> [DOCUMENT EXCERPT]:
□ □ □ □ □ □ □

Welcome to Geoffrey Swift's βlog. Please subscribe to the Atom feed.


Converting XSPF to M3U and PLS with XSLT

I'm now syndicating another internet radio station playlist, the new one is from http://www.dnbstations.co.uk/. This didn't take long to implement, as I was able to reuse existing code which converts from XSPF to both M3U and PLS. I did write some new code to convert a Wimpy play list to XSPF, this was pretty easy as the formats are very similar.

The XSLT code to convert a Wimpy play list to XSPF, and from XSPF to M3U and XSPF to PLS is hereby released into the public domain.

Not only does www.dnbstations.co.uk provide the Wimpy playlist, they act as a proxy for all the streams. This seems to be wasteful of their bandwidth, when they could easily let listeners access the stream directly. I was quite surprised when I noticed this, thinking that the stream URLs were just using HTTP redirects. Maybe they'll redo this in the future, depending on how successful they are!

□ □ □ □ □ □ □

> [INPUT]:

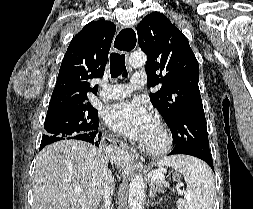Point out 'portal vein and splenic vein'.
<instances>
[{
  "instance_id": "18ae733b",
  "label": "portal vein and splenic vein",
  "mask_w": 253,
  "mask_h": 209,
  "mask_svg": "<svg viewBox=\"0 0 253 209\" xmlns=\"http://www.w3.org/2000/svg\"><path fill=\"white\" fill-rule=\"evenodd\" d=\"M164 180H165V177H164V175L161 174V173H157V174H155V175L152 177V183H154V182H159V181H164ZM76 191H77V192H80L81 190H80V189H76ZM178 192H179L180 194H183V193H184V191H182V190H180V189H178Z\"/></svg>"
}]
</instances>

□ □ □ □ □ □ □

> [EXERCISES TO COMPLETE]:
1. Rewrite the blog post starting at "I'm now syndicating" and stopping after "the public domain.", changing every "Wimpy" to "Winamp".
2. Write out the entries that follow the blog post line for line, leaving the pictures out.
The blog post and the entries come from unrelated sources.

> [SOLUTION LIST]:
1.
I'm now syndicating another internet radio station playlist, the new one is from http://www.dnbstations.co.uk/. This didn't take long to implement, as I was able to reuse existing code which converts from XSPF to both M3U and PLS. I did write some new code to convert a Winamp play list to XSPF, this was pretty easy as the formats are very similar.

The XSLT code to convert a Winamp play list to XSPF, and from XSPF to M3U and XSPF to PLS is hereby released into the public domain.

2.
Point out 'portal vein and splenic vein'.
<instances>
[{
  "instance_id": "18ae733b",
  "label": "portal vein and splenic vein",
  "mask_w": 253,
  "mask_h": 209,
  "mask_svg": "<svg viewBox=\"0 0 253 209\" xmlns=\"http://www.w3.org/2000/svg\"><path fill=\"white\" fill-rule=\"evenodd\" d=\"M164 180H165V177H164V175L161 174V173H157V174H155V175L152 177V183H154V182H159V181H164ZM76 191H77V192H80L81 190H80V189H76ZM178 192H179L180 194H183V193H184V191H182V190H180V189H178Z\"/></svg>"
}]
</instances>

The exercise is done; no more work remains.